(Beginning of DATA SHOWN)

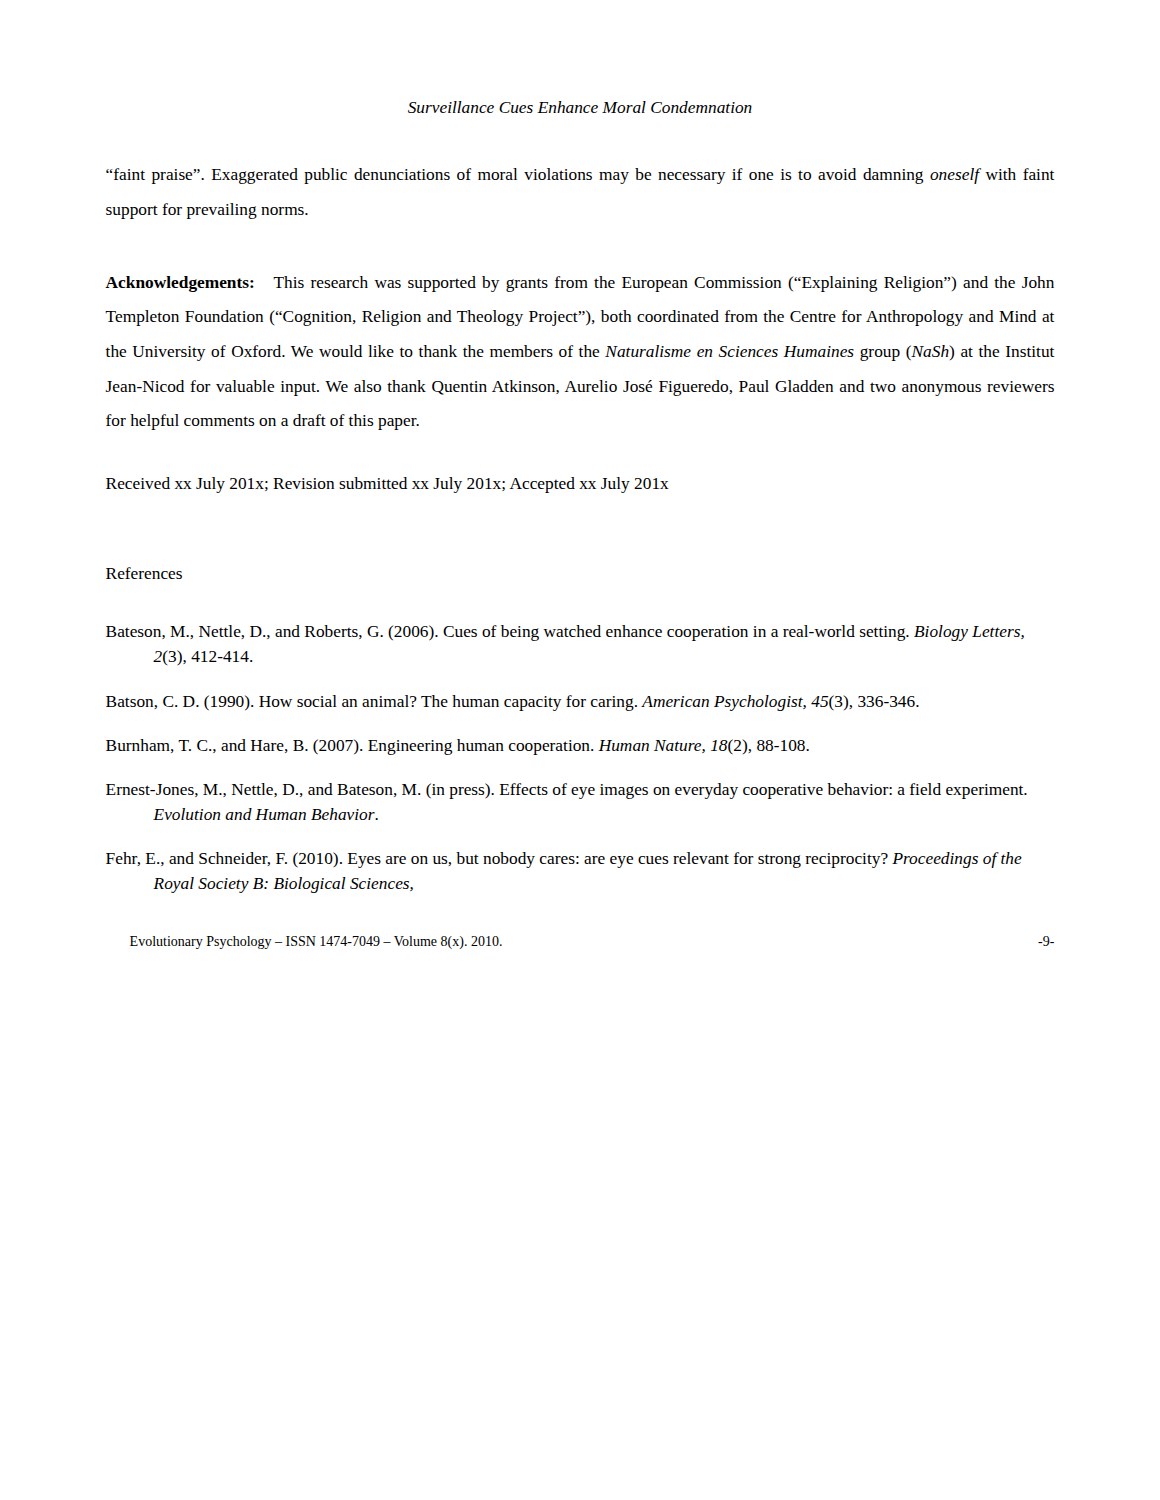Surveillance Cues Enhance Moral Condemnation
“faint praise”. Exaggerated public denunciations of moral violations may be necessary if one is to avoid damning oneself with faint support for prevailing norms.
Acknowledgements: This research was supported by grants from the European Commission (“Explaining Religion”) and the John Templeton Foundation (“Cognition, Religion and Theology Project”), both coordinated from the Centre for Anthropology and Mind at the University of Oxford. We would like to thank the members of the Naturalisme en Sciences Humaines group (NaSh) at the Institut Jean-Nicod for valuable input. We also thank Quentin Atkinson, Aurelio José Figueredo, Paul Gladden and two anonymous reviewers for helpful comments on a draft of this paper.
Received xx July 201x; Revision submitted xx July 201x; Accepted xx July 201x
References
Bateson, M., Nettle, D., and Roberts, G. (2006). Cues of being watched enhance cooperation in a real-world setting. Biology Letters, 2(3), 412-414.
Batson, C. D. (1990). How social an animal? The human capacity for caring. American Psychologist, 45(3), 336-346.
Burnham, T. C., and Hare, B. (2007). Engineering human cooperation. Human Nature, 18(2), 88-108.
Ernest-Jones, M., Nettle, D., and Bateson, M. (in press). Effects of eye images on everyday cooperative behavior: a field experiment. Evolution and Human Behavior.
Fehr, E., and Schneider, F. (2010). Eyes are on us, but nobody cares: are eye cues relevant for strong reciprocity? Proceedings of the Royal Society B: Biological Sciences,
Evolutionary Psychology – ISSN 1474-7049 – Volume 8(x). 2010. -9-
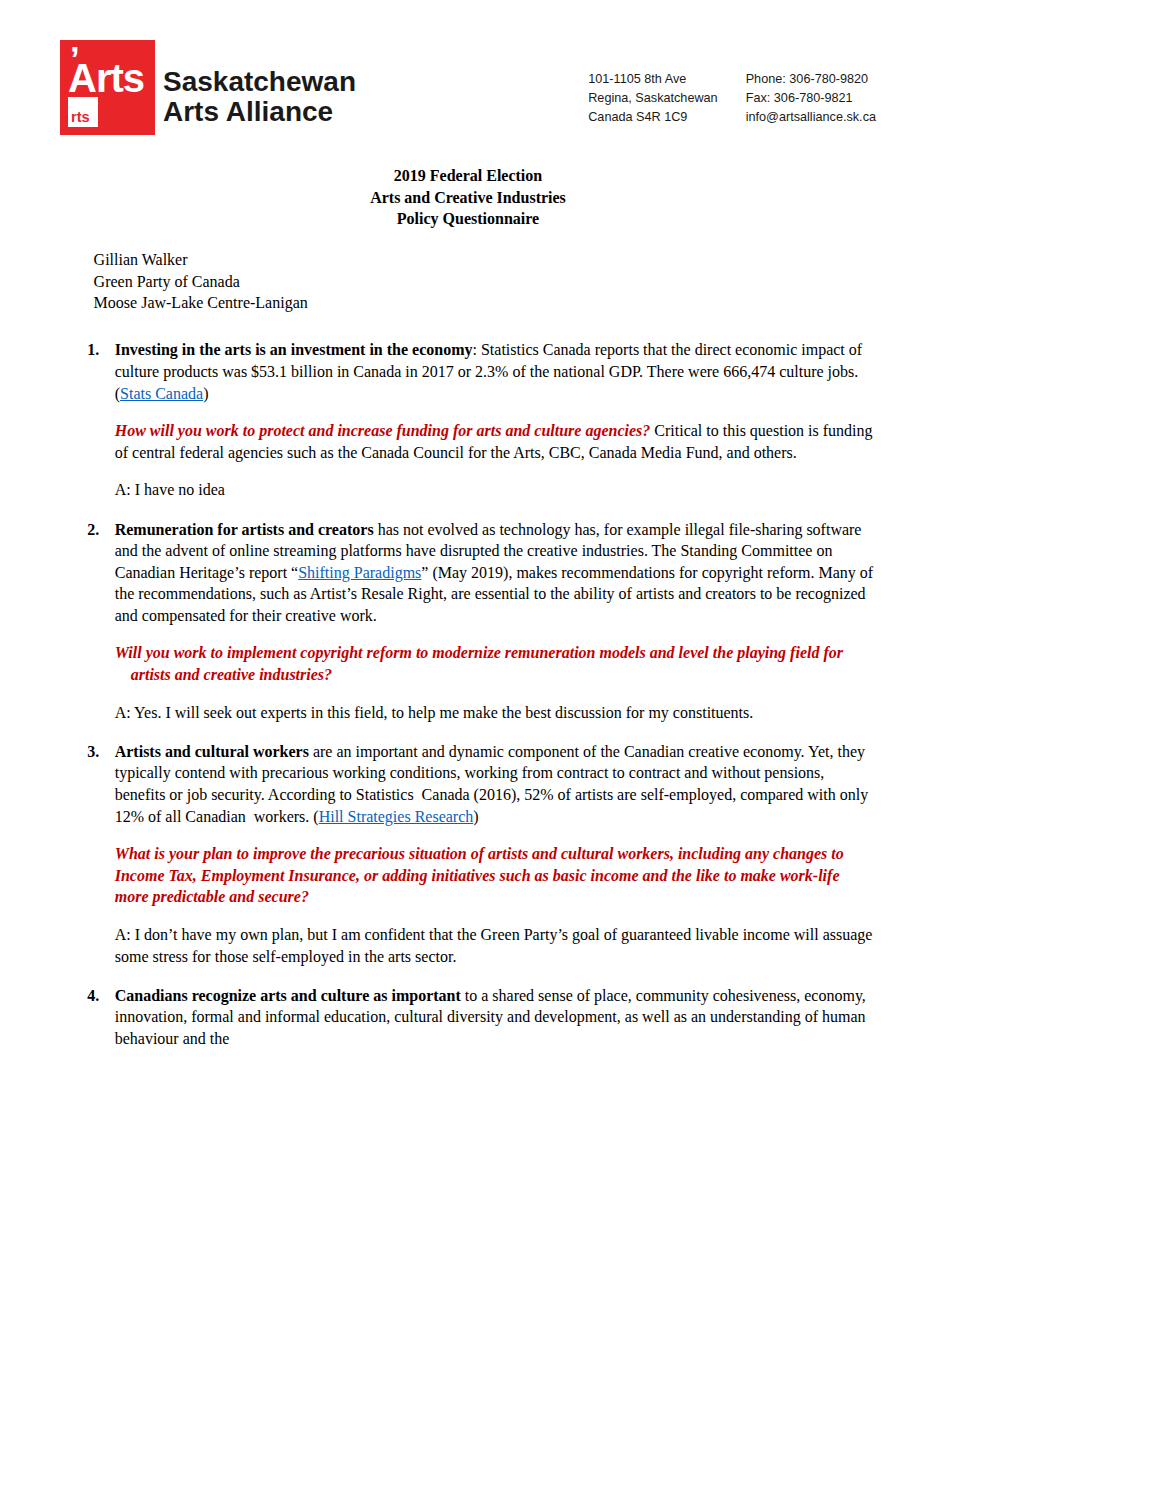’ Arts rts
Saskatchewan
Arts Alliance
101-1105 8th Ave
Regina, Saskatchewan
Canada S4R 1C9
Phone: 306-780-9820
Fax: 306-780-9821
info@artsalliance.sk.ca
2019 Federal Election
Arts and Creative Industries
Policy Questionnaire
Gillian Walker
Green Party of Canada
Moose Jaw-Lake Centre-Lanigan
Investing in the arts is an investment in the economy: Statistics Canada reports that the direct economic impact of culture products was $53.1 billion in Canada in 2017 or 2.3% of the national GDP. There were 666,474 culture jobs. (Stats Canada)
How will you work to protect and increase funding for arts and culture agencies? Critical to this question is funding of central federal agencies such as the Canada Council for the Arts, CBC, Canada Media Fund, and others.
A: I have no idea
Remuneration for artists and creators has not evolved as technology has, for example illegal file-sharing software and the advent of online streaming platforms have disrupted the creative industries. The Standing Committee on Canadian Heritage’s report “Shifting Paradigms” (May 2019), makes recommendations for copyright reform. Many of the recommendations, such as Artist’s Resale Right, are essential to the ability of artists and creators to be recognized and compensated for their creative work.
Will you work to implement copyright reform to modernize remuneration models and level the playing field for artists and creative industries?
A: Yes. I will seek out experts in this field, to help me make the best discussion for my constituents.
Artists and cultural workers are an important and dynamic component of the Canadian creative economy. Yet, they typically contend with precarious working conditions, working from contract to contract and without pensions, benefits or job security. According to Statistics Canada (2016), 52% of artists are self-employed, compared with only 12% of all Canadian workers. (Hill Strategies Research)
What is your plan to improve the precarious situation of artists and cultural workers, including any changes to Income Tax, Employment Insurance, or adding initiatives such as basic income and the like to make work-life more predictable and secure?
A: I don’t have my own plan, but I am confident that the Green Party’s goal of guaranteed livable income will assuage some stress for those self-employed in the arts sector.
Canadians recognize arts and culture as important to a shared sense of place, community cohesiveness, economy, innovation, formal and informal education, cultural diversity and development, as well as an understanding of human behaviour and the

(End of DATA SHOWN)

## TASK REQUIREMENTS
Without the pictures, return all the records precisely as they stand.

## OUTPUT OF THE EXERCISE
Surveillance Cues Enhance Moral Condemnation
“faint praise”. Exaggerated public denunciations of moral violations may be necessary if one is to avoid damning oneself with faint support for prevailing norms.
Acknowledgements: This research was supported by grants from the European Commission (“Explaining Religion”) and the John Templeton Foundation (“Cognition, Religion and Theology Project”), both coordinated from the Centre for Anthropology and Mind at the University of Oxford. We would like to thank the members of the Naturalisme en Sciences Humaines group (NaSh) at the Institut Jean-Nicod for valuable input. We also thank Quentin Atkinson, Aurelio José Figueredo, Paul Gladden and two anonymous reviewers for helpful comments on a draft of this paper.
Received xx July 201x; Revision submitted xx July 201x; Accepted xx July 201x
References
Bateson, M., Nettle, D., and Roberts, G. (2006). Cues of being watched enhance cooperation in a real-world setting. Biology Letters, 2(3), 412-414.
Batson, C. D. (1990). How social an animal? The human capacity for caring. American Psychologist, 45(3), 336-346.
Burnham, T. C., and Hare, B. (2007). Engineering human cooperation. Human Nature, 18(2), 88-108.
Ernest-Jones, M., Nettle, D., and Bateson, M. (in press). Effects of eye images on everyday cooperative behavior: a field experiment. Evolution and Human Behavior.
Fehr, E., and Schneider, F. (2010). Eyes are on us, but nobody cares: are eye cues relevant for strong reciprocity? Proceedings of the Royal Society B: Biological Sciences,
Evolutionary Psychology – ISSN 1474-7049 – Volume 8(x). 2010. -9-
’ Arts rts
Saskatchewan
Arts Alliance
101-1105 8th Ave
Regina, Saskatchewan
Canada S4R 1C9
Phone: 306-780-9820
Fax: 306-780-9821
info@artsalliance.sk.ca
2019 Federal Election
Arts and Creative Industries
Policy Questionnaire
Gillian Walker
Green Party of Canada
Moose Jaw-Lake Centre-Lanigan
Investing in the arts is an investment in the economy: Statistics Canada reports that the direct economic impact of culture products was $53.1 billion in Canada in 2017 or 2.3% of the national GDP. There were 666,474 culture jobs. (Stats Canada)
How will you work to protect and increase funding for arts and culture agencies? Critical to this question is funding of central federal agencies such as the Canada Council for the Arts, CBC, Canada Media Fund, and others.
A: I have no idea
Remuneration for artists and creators has not evolved as technology has, for example illegal file-sharing software and the advent of online streaming platforms have disrupted the creative industries. The Standing Committee on Canadian Heritage’s report “Shifting Paradigms” (May 2019), makes recommendations for copyright reform. Many of the recommendations, such as Artist’s Resale Right, are essential to the ability of artists and creators to be recognized and compensated for their creative work.
Will you work to implement copyright reform to modernize remuneration models and level the playing field for artists and creative industries?
A: Yes. I will seek out experts in this field, to help me make the best discussion for my constituents.
Artists and cultural workers are an important and dynamic component of the Canadian creative economy. Yet, they typically contend with precarious working conditions, working from contract to contract and without pensions, benefits or job security. According to Statistics Canada (2016), 52% of artists are self-employed, compared with only 12% of all Canadian workers. (Hill Strategies Research)
What is your plan to improve the precarious situation of artists and cultural workers, including any changes to Income Tax, Employment Insurance, or adding initiatives such as basic income and the like to make work-life more predictable and secure?
A: I don’t have my own plan, but I am confident that the Green Party’s goal of guaranteed livable income will assuage some stress for those self-employed in the arts sector.
Canadians recognize arts and culture as important to a shared sense of place, community cohesiveness, economy, innovation, formal and informal education, cultural diversity and development, as well as an understanding of human behaviour and the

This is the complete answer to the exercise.